§ **WORK TO BE COMPLETED**
Among the entries below, extract exactly the lines that run from the one with "contenido de EARTH" through the one with "while until, function.", both ends included.

§ **THE RECORDS**
---

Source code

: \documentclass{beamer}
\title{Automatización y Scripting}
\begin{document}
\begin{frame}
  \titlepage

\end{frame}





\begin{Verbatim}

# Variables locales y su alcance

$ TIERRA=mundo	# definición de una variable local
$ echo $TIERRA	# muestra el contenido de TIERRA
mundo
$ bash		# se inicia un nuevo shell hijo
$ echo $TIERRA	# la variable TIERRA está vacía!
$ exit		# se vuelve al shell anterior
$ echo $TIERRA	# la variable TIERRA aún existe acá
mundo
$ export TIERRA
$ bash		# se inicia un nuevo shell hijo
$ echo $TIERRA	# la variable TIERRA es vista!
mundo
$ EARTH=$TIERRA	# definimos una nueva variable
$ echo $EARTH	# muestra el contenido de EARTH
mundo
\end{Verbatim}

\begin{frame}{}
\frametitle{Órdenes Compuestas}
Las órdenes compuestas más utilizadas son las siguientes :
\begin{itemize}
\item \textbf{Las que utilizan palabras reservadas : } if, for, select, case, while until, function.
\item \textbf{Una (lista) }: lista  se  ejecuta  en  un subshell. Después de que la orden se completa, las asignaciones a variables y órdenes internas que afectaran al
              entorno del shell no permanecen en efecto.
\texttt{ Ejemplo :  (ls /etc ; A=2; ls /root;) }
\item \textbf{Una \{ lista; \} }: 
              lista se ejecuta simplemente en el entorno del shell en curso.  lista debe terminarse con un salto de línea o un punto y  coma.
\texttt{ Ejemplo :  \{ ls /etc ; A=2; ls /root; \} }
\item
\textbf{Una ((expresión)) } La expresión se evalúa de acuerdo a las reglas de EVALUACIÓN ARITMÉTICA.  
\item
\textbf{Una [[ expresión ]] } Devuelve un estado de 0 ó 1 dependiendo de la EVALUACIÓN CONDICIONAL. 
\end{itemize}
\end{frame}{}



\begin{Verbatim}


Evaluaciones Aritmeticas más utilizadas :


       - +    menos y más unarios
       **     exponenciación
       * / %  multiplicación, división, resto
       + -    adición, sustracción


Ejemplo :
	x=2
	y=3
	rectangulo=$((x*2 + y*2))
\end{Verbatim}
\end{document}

---

§ **SOLUTION TO THIS TASK**
$ echo $EARTH	# muestra el contenido de EARTH
mundo
\end{Verbatim}

\begin{frame}{}
\frametitle{Órdenes Compuestas}
Las órdenes compuestas más utilizadas son las siguientes :
\begin{itemize}
\item \textbf{Las que utilizan palabras reservadas : } if, for, select, case, while until, function.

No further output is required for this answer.